* _SOURCE EXCERPT_
____

To maximize this probability, we need to choose g as close to f as possible (see Figure 17.5). The average number of trials per one accepted draw (the computational cost of the acceptance-rejection method) is

$Cost = ℙ {(Accept)}^{- 1} = \frac{\int_{D} g (x) dx}{\int_{D} f (x) dx} .$

Figure 17.5

Figure showing the acceptance-rejection method.

The acceptance-rejection method.

Example 17.9.

Develop an acceptance-rejection method for the PDF

$f (x) = \frac{2 arcin x}{π - 2}, 0 < x < 1.$

Solution. By using the property that arcsin $x \leq \frac{π}{2} x for 0 < x < 1$ , we obtain that

$f (x) \leq g (x) : = \frac{π}{π - 2} x for 0 < x < 1.$

The ratio of f and g is $\frac{\arcsin x}{(π / 2) x}$ . The proposal PDF p ∝ g is given by $p (x) = 2 x I_{(0, 1)} (x)$ . The sampling algorithm is as follows.

(1) Generate two i.i.d. U1, U2 ~ Unif(0, 1).
(2) Sample X ~ p by using the inverse CDF method: $X = \sqrt{U_{1}}$ .
(3) Accept X if $U_{2} \leq \frac{\arcsin X}{(π / 2) X}$ . Otherwise, return to (1).

Example 17.10.

Develop an acceptance-rejection method for the standard normal distribution using the double-exponential sampling distribution as a proposal one. Find the computational cost.

Solution. The standard normal PDF n is proportional to $f (x) = e^{- x^{2} / 2}$ . We have the following upper bound for f:

$\exp (- \frac{x^{2}}{2}) = \exp (- \frac{x^{2} - 2 | x | + 1}{2} - | x | + \frac{1}{2}) = \exp (- \frac{{(| x | - 1)}^{2}}{2}) \sqrt{e} e^{- | x |} \leq \sqrt{e} e^{- | x |} .$

So the majorizing function is $g (x) = \sqrt{e} e^{- | x |}$ . Therefore, the proposal probability distribution is the double-exponential distribution with the PDF $p (x) = \frac{1}{2} e^{- | x |}$ , which can be expressed as a mixture:

$p (x) = \frac{1}{2} e^{- x} I_{[0, \infty)} (x) + \frac{1}{2} e^{- | x |} I_{[- \infty, 0)} (x) .$

To sample from p, we first obtain a draw from Exp(1) and then assign a random sign to it:

$X = {\begin{array}{l} Y with probability \frac{1}{2}, \\ - Y with probability \frac{1}{2}, \end{array} where Y ~ E xp (1) .$

As a result, we obtain the following algorithm.

____

* _ENTRIES SHOWN_
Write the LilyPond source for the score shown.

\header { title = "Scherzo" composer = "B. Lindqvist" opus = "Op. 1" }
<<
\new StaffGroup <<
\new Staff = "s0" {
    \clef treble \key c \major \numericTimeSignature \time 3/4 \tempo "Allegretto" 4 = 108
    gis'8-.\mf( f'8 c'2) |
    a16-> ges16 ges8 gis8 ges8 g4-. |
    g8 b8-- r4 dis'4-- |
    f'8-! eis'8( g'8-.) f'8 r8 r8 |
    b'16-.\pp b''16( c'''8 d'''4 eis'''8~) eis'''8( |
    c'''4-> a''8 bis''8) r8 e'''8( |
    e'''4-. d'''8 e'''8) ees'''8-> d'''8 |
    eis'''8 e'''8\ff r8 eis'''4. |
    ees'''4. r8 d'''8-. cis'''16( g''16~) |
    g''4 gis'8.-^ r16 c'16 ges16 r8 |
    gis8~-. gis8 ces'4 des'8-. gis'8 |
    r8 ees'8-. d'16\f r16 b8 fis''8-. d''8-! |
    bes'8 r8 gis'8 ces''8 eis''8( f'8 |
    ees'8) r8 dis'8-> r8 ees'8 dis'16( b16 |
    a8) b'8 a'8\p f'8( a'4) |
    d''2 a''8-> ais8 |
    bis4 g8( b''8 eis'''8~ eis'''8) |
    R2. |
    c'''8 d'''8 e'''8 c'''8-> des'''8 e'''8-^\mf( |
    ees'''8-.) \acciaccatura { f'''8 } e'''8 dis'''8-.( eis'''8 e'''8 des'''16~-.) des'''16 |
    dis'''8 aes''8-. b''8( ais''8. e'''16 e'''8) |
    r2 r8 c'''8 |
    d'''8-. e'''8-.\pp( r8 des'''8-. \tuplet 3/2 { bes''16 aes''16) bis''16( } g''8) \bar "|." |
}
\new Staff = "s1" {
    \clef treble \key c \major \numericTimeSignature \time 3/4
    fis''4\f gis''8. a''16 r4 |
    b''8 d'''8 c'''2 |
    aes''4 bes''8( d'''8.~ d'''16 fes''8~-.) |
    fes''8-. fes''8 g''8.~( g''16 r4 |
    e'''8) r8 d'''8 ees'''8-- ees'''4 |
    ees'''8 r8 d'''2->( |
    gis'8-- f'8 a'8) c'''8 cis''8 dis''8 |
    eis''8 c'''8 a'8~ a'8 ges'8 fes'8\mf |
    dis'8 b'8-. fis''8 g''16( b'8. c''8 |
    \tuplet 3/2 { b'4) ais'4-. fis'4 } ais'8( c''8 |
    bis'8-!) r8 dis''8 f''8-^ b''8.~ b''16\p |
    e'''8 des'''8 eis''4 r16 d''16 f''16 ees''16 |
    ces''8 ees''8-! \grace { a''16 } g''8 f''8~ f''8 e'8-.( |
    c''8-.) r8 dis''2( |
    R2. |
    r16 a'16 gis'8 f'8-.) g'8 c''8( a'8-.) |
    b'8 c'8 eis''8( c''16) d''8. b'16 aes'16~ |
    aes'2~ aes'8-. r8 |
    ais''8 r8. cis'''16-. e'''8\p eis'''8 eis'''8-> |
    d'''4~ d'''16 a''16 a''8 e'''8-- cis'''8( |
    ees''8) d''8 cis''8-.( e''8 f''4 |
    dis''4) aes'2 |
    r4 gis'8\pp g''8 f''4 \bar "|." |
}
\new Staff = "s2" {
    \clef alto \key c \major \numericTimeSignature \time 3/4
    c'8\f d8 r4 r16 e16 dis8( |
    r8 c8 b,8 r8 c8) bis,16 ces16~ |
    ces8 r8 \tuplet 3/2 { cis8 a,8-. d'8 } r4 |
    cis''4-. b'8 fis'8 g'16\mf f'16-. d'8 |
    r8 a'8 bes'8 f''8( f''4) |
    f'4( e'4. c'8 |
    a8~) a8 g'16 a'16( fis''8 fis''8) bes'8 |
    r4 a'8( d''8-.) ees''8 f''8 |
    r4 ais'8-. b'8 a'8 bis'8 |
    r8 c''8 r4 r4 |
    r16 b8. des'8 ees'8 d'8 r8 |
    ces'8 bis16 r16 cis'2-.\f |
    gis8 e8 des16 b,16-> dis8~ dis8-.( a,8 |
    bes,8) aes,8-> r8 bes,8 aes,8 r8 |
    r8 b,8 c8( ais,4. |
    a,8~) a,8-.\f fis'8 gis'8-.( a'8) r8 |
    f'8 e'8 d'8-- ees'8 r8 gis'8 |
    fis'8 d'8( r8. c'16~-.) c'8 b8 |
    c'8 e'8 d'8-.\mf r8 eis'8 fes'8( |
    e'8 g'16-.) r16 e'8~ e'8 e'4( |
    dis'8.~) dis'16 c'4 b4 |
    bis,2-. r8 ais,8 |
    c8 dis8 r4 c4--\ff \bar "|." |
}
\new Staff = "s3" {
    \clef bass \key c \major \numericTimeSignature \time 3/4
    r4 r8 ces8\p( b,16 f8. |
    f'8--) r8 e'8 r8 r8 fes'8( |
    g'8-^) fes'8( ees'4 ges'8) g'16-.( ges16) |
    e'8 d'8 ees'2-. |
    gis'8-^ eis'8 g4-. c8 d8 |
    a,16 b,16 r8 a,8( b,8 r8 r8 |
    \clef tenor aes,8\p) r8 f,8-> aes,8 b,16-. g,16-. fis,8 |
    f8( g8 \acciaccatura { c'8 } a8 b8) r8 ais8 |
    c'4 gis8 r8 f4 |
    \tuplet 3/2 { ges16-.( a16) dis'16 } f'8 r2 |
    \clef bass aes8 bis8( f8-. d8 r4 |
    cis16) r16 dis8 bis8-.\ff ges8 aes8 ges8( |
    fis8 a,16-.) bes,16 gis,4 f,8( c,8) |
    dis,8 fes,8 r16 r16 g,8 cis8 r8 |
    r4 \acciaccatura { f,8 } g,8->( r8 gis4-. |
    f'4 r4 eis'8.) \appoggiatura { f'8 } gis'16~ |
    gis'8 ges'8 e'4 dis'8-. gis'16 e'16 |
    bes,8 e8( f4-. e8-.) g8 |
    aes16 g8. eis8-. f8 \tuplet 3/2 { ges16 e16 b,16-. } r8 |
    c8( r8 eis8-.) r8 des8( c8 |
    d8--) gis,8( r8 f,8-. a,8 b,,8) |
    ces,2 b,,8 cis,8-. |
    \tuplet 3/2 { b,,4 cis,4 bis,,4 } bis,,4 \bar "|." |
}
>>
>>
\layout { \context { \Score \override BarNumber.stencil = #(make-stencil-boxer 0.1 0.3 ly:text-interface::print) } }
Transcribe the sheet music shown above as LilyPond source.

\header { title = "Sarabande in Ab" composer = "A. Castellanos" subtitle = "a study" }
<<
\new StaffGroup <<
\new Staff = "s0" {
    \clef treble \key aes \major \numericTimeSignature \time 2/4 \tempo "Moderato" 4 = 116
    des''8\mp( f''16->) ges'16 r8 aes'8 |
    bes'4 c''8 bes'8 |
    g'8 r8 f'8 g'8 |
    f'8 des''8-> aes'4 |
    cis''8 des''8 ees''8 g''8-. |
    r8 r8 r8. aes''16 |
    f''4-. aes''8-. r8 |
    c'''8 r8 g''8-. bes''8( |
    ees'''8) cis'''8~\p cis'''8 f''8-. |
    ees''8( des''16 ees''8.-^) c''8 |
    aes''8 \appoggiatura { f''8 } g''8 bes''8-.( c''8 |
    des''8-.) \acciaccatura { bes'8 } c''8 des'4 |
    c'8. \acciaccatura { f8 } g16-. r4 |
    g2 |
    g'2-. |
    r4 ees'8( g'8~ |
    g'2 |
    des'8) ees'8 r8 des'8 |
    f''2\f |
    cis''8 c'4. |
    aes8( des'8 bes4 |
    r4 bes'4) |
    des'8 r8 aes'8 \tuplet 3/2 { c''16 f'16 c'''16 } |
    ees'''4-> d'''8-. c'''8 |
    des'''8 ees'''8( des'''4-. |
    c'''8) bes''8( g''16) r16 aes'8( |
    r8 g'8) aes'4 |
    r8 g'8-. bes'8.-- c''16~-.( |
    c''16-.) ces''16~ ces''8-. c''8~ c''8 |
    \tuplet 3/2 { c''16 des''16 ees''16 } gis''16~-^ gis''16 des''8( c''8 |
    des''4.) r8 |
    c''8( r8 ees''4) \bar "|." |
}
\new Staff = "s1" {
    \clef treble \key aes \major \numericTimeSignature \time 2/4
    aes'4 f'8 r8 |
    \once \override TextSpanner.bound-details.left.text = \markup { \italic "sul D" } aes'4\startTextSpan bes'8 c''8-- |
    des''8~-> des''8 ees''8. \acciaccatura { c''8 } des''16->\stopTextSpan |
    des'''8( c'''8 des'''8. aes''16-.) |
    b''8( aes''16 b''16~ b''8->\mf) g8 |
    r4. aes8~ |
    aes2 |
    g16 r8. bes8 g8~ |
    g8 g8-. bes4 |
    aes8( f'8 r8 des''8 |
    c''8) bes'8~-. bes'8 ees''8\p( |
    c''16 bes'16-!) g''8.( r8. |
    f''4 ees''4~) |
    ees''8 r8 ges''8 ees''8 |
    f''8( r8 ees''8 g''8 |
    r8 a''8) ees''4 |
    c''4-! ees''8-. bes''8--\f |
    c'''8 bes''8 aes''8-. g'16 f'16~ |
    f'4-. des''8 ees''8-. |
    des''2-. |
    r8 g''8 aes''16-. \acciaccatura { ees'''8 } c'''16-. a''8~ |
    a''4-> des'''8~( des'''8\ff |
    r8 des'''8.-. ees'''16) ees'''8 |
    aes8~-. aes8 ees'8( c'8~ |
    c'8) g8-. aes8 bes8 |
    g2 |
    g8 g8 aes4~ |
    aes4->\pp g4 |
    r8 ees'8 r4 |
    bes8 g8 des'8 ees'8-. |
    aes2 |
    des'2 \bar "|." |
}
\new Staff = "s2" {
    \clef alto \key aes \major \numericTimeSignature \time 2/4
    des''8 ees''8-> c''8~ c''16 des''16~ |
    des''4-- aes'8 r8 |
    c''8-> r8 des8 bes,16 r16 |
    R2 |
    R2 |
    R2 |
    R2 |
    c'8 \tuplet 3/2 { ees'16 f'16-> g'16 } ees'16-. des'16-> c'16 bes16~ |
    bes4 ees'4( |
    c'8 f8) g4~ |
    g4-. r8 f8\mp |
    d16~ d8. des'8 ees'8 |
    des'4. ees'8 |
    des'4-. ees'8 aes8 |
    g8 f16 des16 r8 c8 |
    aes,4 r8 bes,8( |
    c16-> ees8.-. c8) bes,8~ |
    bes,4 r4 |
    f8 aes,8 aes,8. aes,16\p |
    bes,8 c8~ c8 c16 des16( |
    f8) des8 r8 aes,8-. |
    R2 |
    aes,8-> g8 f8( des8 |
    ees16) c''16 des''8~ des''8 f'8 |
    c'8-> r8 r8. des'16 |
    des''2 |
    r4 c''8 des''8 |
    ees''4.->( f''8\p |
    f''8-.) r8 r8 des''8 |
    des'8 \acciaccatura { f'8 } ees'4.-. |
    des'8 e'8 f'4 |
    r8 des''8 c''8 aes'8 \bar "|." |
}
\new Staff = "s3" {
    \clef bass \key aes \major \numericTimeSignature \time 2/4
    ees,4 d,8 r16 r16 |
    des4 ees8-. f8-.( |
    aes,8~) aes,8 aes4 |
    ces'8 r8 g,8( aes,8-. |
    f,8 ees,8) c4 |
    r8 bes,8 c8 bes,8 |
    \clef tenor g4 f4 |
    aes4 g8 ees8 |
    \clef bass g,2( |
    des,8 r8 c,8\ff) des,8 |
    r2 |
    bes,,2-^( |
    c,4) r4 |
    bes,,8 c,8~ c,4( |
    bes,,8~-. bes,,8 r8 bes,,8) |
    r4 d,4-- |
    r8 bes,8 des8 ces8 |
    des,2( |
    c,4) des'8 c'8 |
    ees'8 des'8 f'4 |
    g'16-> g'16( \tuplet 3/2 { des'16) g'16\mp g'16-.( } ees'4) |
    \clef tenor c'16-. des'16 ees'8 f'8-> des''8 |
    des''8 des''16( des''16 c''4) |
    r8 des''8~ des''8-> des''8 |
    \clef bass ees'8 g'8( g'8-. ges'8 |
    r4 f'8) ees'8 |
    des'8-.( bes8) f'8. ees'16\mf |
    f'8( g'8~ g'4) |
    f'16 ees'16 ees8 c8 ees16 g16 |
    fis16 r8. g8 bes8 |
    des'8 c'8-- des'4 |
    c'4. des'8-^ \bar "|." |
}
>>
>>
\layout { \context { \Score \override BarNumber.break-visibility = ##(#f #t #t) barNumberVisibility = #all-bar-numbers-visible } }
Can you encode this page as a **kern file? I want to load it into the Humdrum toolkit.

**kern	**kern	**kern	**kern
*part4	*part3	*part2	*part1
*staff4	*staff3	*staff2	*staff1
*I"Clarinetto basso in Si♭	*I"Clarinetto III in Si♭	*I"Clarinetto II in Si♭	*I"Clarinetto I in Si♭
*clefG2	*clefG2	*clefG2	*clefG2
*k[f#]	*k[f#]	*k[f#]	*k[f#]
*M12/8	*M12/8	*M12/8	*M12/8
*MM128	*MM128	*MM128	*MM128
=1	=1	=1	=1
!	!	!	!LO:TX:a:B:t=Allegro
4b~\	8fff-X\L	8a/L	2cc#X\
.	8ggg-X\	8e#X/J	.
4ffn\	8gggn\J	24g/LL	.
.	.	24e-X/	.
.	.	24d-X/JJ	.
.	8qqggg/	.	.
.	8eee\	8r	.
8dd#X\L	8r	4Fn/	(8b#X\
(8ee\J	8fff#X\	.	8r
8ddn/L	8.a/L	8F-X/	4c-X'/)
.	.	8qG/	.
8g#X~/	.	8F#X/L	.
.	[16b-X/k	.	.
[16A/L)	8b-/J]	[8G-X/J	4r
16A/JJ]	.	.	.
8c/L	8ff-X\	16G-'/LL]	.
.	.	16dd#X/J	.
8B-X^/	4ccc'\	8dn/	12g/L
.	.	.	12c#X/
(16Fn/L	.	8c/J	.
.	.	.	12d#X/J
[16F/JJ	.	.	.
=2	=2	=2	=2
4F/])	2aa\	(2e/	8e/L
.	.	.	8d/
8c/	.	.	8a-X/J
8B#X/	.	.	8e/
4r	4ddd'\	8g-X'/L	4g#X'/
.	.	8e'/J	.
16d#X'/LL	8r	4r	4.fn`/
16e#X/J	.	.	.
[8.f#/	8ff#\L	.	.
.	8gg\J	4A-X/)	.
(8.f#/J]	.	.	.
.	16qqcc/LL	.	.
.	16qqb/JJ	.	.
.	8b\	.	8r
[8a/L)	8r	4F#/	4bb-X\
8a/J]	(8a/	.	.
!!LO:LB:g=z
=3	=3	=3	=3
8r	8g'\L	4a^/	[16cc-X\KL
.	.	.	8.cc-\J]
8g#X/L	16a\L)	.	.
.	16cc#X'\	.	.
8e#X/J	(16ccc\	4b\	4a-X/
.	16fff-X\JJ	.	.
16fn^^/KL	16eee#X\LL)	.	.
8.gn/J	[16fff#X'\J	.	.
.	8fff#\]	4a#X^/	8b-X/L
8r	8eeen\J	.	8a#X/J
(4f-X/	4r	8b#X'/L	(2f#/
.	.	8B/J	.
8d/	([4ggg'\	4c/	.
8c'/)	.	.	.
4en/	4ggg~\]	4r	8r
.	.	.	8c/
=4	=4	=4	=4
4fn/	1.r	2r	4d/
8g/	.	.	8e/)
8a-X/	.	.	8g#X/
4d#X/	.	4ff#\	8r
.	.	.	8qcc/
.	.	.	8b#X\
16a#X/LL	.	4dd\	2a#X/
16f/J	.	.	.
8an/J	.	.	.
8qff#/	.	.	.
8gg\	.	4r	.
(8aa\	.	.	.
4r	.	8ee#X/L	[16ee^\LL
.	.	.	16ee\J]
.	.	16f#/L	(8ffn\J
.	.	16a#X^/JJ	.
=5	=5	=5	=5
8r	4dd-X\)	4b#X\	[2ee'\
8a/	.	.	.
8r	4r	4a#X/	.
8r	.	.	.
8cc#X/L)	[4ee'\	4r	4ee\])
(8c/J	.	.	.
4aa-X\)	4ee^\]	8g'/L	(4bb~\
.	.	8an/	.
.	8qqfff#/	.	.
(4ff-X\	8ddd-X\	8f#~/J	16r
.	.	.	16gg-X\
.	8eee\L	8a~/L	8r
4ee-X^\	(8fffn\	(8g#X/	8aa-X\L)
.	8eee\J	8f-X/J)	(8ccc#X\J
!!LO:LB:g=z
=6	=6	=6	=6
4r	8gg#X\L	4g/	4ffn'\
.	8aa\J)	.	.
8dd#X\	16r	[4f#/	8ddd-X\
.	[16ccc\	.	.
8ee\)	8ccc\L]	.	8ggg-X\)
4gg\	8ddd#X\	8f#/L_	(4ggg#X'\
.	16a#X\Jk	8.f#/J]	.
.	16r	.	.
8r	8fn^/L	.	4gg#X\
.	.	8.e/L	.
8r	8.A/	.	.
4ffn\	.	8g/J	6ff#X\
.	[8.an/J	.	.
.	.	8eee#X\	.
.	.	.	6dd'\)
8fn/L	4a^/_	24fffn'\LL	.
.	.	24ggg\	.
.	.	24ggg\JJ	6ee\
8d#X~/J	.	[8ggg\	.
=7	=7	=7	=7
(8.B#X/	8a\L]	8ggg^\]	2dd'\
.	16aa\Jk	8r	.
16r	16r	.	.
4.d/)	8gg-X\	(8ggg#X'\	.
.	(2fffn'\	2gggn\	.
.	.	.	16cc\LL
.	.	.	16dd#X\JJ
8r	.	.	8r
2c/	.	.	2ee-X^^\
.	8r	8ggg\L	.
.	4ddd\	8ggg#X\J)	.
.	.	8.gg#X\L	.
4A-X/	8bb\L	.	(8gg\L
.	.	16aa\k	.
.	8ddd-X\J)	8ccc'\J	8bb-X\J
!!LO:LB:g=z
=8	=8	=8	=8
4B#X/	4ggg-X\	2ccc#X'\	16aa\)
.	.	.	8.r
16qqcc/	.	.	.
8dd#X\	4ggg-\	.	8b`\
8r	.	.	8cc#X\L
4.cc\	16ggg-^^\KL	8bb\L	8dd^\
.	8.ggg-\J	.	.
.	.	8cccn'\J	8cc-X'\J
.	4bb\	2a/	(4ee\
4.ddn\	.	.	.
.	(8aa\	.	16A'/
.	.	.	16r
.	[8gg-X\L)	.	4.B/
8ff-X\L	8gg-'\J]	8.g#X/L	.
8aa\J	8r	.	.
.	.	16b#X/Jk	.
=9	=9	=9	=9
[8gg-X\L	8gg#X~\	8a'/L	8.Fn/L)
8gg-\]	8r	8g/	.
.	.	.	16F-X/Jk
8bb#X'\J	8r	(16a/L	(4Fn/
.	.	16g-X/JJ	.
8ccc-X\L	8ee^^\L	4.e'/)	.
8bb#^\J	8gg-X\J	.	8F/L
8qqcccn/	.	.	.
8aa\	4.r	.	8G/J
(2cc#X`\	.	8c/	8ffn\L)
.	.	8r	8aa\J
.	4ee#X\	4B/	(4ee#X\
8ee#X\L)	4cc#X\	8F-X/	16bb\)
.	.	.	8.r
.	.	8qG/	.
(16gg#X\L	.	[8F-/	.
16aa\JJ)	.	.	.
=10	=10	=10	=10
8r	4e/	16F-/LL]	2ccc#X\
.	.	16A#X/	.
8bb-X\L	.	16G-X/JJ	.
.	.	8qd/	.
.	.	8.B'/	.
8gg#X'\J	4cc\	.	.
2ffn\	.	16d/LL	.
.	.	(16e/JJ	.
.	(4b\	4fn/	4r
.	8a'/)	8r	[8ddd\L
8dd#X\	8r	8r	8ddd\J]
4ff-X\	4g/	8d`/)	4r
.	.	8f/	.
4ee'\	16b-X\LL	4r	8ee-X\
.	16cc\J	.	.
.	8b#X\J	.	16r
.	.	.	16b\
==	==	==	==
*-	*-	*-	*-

____

* _WHAT YOU SHOULD DO_
Rewrite the part of the acceptance-rejection excerpt starting with "(2) Sample X" and going on through "return to (1).", putting "inverse transform method" in place of "inverse CDF method". The records aren't needed for this.

* _ANSWER FOR THE TASK_
(2) Sample X ~ p by using the inverse transform method: $X = \sqrt{U_{1}}$ .
(3) Accept X if $U_{2} \leq \frac{\arcsin X}{(π / 2) X}$ . Otherwise, return to (1).